Hi I am running SpamAssassin version 2.63 with mimedefang v 1.438. my question is lately I have been getting a lot of spam e-mails getting thorugh To the users on the network.=20
And every night I run this command on cron sa-learn --spam -C /etc/mail/spamassassin --showdots --mbox /var/mail/bad-mail
so that it will learn the spam messages.
Step 1) don't pass arguments you don't need.. Ditch the -C parameter unless you've got a reason to use it. (You're passing it an obviously incorrect parameter. /etc/mail/spamassassin is the site rules directory, not the standard rules directory.)
In the case of sa-learn this shouldn't be a problem, but it's not a good idea to have SA parse the same config directory twice.
My question is how can I verify that spamassasin is actually learning from the emails=20 that are forwarded to the bad-mail mailbox?
First, the simple approach of learning forwarded messages is a VERY bad idea.
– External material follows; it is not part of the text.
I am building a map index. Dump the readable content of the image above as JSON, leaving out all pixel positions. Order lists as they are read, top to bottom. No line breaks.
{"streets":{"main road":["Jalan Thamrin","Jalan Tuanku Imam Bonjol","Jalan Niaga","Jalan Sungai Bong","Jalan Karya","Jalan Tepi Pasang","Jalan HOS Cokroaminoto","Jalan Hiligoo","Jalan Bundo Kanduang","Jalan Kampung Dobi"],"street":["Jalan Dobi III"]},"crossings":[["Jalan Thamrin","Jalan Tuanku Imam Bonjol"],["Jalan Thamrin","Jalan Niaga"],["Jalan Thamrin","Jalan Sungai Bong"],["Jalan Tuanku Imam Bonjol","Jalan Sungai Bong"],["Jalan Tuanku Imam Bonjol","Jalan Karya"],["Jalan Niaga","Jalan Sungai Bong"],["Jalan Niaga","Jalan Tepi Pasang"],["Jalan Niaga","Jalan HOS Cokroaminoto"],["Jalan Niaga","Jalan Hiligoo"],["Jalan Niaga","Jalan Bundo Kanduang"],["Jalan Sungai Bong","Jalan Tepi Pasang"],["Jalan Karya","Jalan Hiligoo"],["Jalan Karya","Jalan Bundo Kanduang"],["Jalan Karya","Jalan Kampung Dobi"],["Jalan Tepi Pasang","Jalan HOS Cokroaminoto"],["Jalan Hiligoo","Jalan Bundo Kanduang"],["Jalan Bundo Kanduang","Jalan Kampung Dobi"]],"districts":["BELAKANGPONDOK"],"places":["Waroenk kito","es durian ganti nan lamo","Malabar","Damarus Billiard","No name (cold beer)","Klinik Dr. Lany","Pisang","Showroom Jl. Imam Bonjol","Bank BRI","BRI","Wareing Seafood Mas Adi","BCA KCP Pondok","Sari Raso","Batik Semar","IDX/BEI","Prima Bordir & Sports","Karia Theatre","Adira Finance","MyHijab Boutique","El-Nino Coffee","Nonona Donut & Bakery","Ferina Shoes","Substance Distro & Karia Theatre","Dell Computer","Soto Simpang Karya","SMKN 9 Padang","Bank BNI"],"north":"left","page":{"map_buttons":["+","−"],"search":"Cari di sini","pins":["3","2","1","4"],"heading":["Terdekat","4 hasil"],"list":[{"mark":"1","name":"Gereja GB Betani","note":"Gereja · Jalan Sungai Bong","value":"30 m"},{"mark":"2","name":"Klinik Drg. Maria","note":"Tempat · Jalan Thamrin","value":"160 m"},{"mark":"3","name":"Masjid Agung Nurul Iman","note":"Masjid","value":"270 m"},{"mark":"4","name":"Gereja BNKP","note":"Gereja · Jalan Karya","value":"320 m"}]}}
Make sure any messages that are in that mailbox are NOT just forwarded emails.
Forwarding doesn't resend the same message, it creates a new message quoting the original. sa-learn studies the entire message, not just the body. This means the From:, To, and Received headers, the User-Agent header, Mime encodings, etc all need to be the same. Forwarding does not preserve any of this.
I know it sounds harsh, but let's face it, if you feed forwards to SA, you're not training SA to recognize spam as spam, but to recognize any and all forwarded messages from your users as spam. Highly undesirable.
The best approach I've seen is to use a "forward as attachment" feature, then run the mailbox through a script that strips attachments and feed sa-learn the stripped attachments.
Also, make sure that this cronjob runs as the same user sendmail runs as if you aren't using a global bayes_path statement. By default on most Linux boxes, cronjobs in /etc/cron/daily run as the user "cron" and sendmail runs as "root" or "mail", and they often have different home directories.